Bertrand (2004) também deixou claro que o relevo tem uma grande importância
para o estudo do geossistema, pois o mesmo distingue as diferentes paisagens
globais e também é a base analítica dos geossistemas. Assim, a
compartimentação geomorfológica pode ser vista como o primeiro passo na
compreensão e análise dos geossistemas, pois pode servir para dimensionar a
própria paisagem como um instrumento analítico.
Dessa forma, objetiva-se nesta pesquisa, evidenciar a contribuição do relevo
em papel dimensionador da paisagem para fins analíticos e não, apenas como
uma unidade elementar.
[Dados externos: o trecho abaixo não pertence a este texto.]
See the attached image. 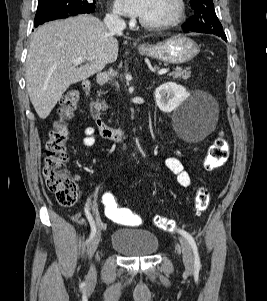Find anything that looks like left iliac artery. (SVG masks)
<instances>
[{"label": "left iliac artery", "instance_id": "left-iliac-artery-1", "mask_svg": "<svg viewBox=\"0 0 267 301\" xmlns=\"http://www.w3.org/2000/svg\"><path fill=\"white\" fill-rule=\"evenodd\" d=\"M178 232L180 234H182L188 240V242L191 245V248L193 250L194 266H195V268H200L201 267L200 257H199L198 248H197L195 239L193 238V236L190 233H188L187 231H185L183 229H178Z\"/></svg>", "mask_w": 267, "mask_h": 301}]
</instances>
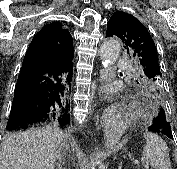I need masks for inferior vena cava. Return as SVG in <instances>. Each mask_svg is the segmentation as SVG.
I'll return each instance as SVG.
<instances>
[{"mask_svg":"<svg viewBox=\"0 0 177 169\" xmlns=\"http://www.w3.org/2000/svg\"><path fill=\"white\" fill-rule=\"evenodd\" d=\"M62 146L67 147V144L65 143V141H64V143H62Z\"/></svg>","mask_w":177,"mask_h":169,"instance_id":"inferior-vena-cava-1","label":"inferior vena cava"}]
</instances>
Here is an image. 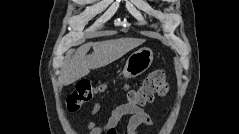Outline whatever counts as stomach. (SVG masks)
<instances>
[{"mask_svg": "<svg viewBox=\"0 0 239 134\" xmlns=\"http://www.w3.org/2000/svg\"><path fill=\"white\" fill-rule=\"evenodd\" d=\"M153 59L154 53L148 47L135 51L125 63L123 76L125 78H134L141 75L151 66Z\"/></svg>", "mask_w": 239, "mask_h": 134, "instance_id": "obj_1", "label": "stomach"}]
</instances>
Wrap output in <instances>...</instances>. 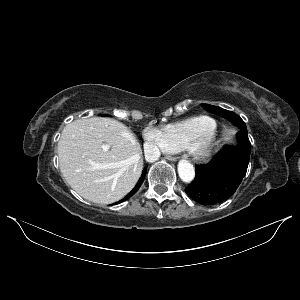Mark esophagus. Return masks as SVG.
<instances>
[{"label":"esophagus","mask_w":300,"mask_h":300,"mask_svg":"<svg viewBox=\"0 0 300 300\" xmlns=\"http://www.w3.org/2000/svg\"><path fill=\"white\" fill-rule=\"evenodd\" d=\"M168 160H170V161H177L178 158H177V157H171V156H169V157H168Z\"/></svg>","instance_id":"1"}]
</instances>
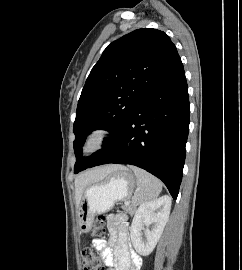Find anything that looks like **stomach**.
I'll return each mask as SVG.
<instances>
[{
  "instance_id": "1",
  "label": "stomach",
  "mask_w": 242,
  "mask_h": 270,
  "mask_svg": "<svg viewBox=\"0 0 242 270\" xmlns=\"http://www.w3.org/2000/svg\"><path fill=\"white\" fill-rule=\"evenodd\" d=\"M134 177L125 167H122L104 180L89 185L80 203L77 222L81 233H87L92 228L95 215L109 211L116 201L127 199L134 188Z\"/></svg>"
}]
</instances>
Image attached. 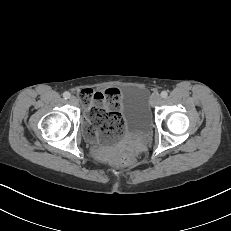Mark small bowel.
Here are the masks:
<instances>
[{
    "label": "small bowel",
    "mask_w": 231,
    "mask_h": 231,
    "mask_svg": "<svg viewBox=\"0 0 231 231\" xmlns=\"http://www.w3.org/2000/svg\"><path fill=\"white\" fill-rule=\"evenodd\" d=\"M102 140L104 141V140H106L105 138H102Z\"/></svg>",
    "instance_id": "obj_1"
}]
</instances>
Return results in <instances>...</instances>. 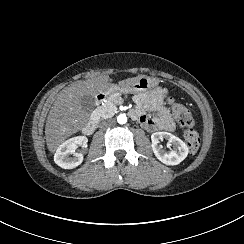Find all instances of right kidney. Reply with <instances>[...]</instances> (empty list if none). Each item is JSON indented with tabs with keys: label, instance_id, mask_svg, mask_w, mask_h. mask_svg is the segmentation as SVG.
Segmentation results:
<instances>
[{
	"label": "right kidney",
	"instance_id": "obj_1",
	"mask_svg": "<svg viewBox=\"0 0 244 244\" xmlns=\"http://www.w3.org/2000/svg\"><path fill=\"white\" fill-rule=\"evenodd\" d=\"M88 139L86 136H76L68 139L61 144L54 155V162L63 169H73L83 161V154L76 153L78 146L87 147ZM73 154L74 157H69Z\"/></svg>",
	"mask_w": 244,
	"mask_h": 244
}]
</instances>
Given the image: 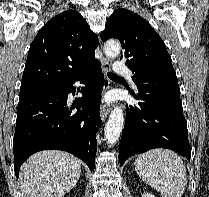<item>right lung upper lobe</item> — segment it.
<instances>
[{"instance_id":"cb5924a9","label":"right lung upper lobe","mask_w":209,"mask_h":197,"mask_svg":"<svg viewBox=\"0 0 209 197\" xmlns=\"http://www.w3.org/2000/svg\"><path fill=\"white\" fill-rule=\"evenodd\" d=\"M98 37L77 11L67 10L48 21L33 40L21 89L58 87L97 62Z\"/></svg>"}]
</instances>
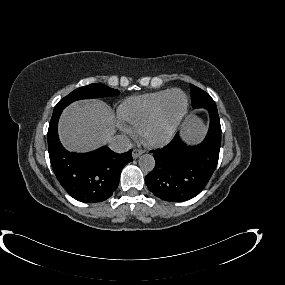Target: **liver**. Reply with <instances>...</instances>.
<instances>
[{
    "label": "liver",
    "mask_w": 285,
    "mask_h": 285,
    "mask_svg": "<svg viewBox=\"0 0 285 285\" xmlns=\"http://www.w3.org/2000/svg\"><path fill=\"white\" fill-rule=\"evenodd\" d=\"M113 111L102 101H79L68 106L59 121V136L70 151L85 152L105 144L114 133ZM204 128L195 117L184 125V135L191 142L198 141Z\"/></svg>",
    "instance_id": "1"
}]
</instances>
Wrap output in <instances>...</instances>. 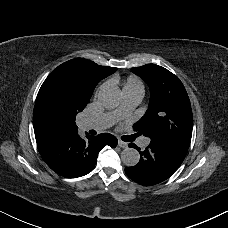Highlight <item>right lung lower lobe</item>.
Segmentation results:
<instances>
[{"label": "right lung lower lobe", "mask_w": 228, "mask_h": 228, "mask_svg": "<svg viewBox=\"0 0 228 228\" xmlns=\"http://www.w3.org/2000/svg\"><path fill=\"white\" fill-rule=\"evenodd\" d=\"M83 139L78 131L49 138L37 143L45 163L57 174L75 178L88 174L96 164L98 152L106 145L115 148L117 138L109 133L97 137L86 133Z\"/></svg>", "instance_id": "98d812e1"}]
</instances>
Christofoletti (1999) explana que os geossistemas
apresentam uma representação espacial, em que a compartimentação
geomorfológica pode ser tomada como unidade fundamental de análise.
Ao defender a abordagem sistêmica como importante para os estudos
integrados, Souza (2015) procurou estabelecer o significado da
compartimentação geomorfológica como condicionante básico para a delimitação
dos sistemas ambientais, concebida como critério facilitador dos zoneamentos
ambientais, dentre outros propósitos.
Nesse sentido, infere-se que a análise dos elementos componentes do ambiente
pressupõe a integração de um conjunto de variáveis responsáveis pela
estruturação da paisagem. Para Bertrand (2004), o estudo da paisagem tem que
ser percebido de maneira integrada e global, afirmando que:
"A paisagem não é a simples adição de elementos geográficos disparatados. É,
em uma determinada porção do espaço, o resultado da combinação dinâmica,
portanto instável, de elementos físicos, biológicos e antrópicos que,
reagindo dialeticamente uns sobre os outros, fazem da paisagem um conjunto
único e indissociável (BERTRAND, 2004, p. 141)".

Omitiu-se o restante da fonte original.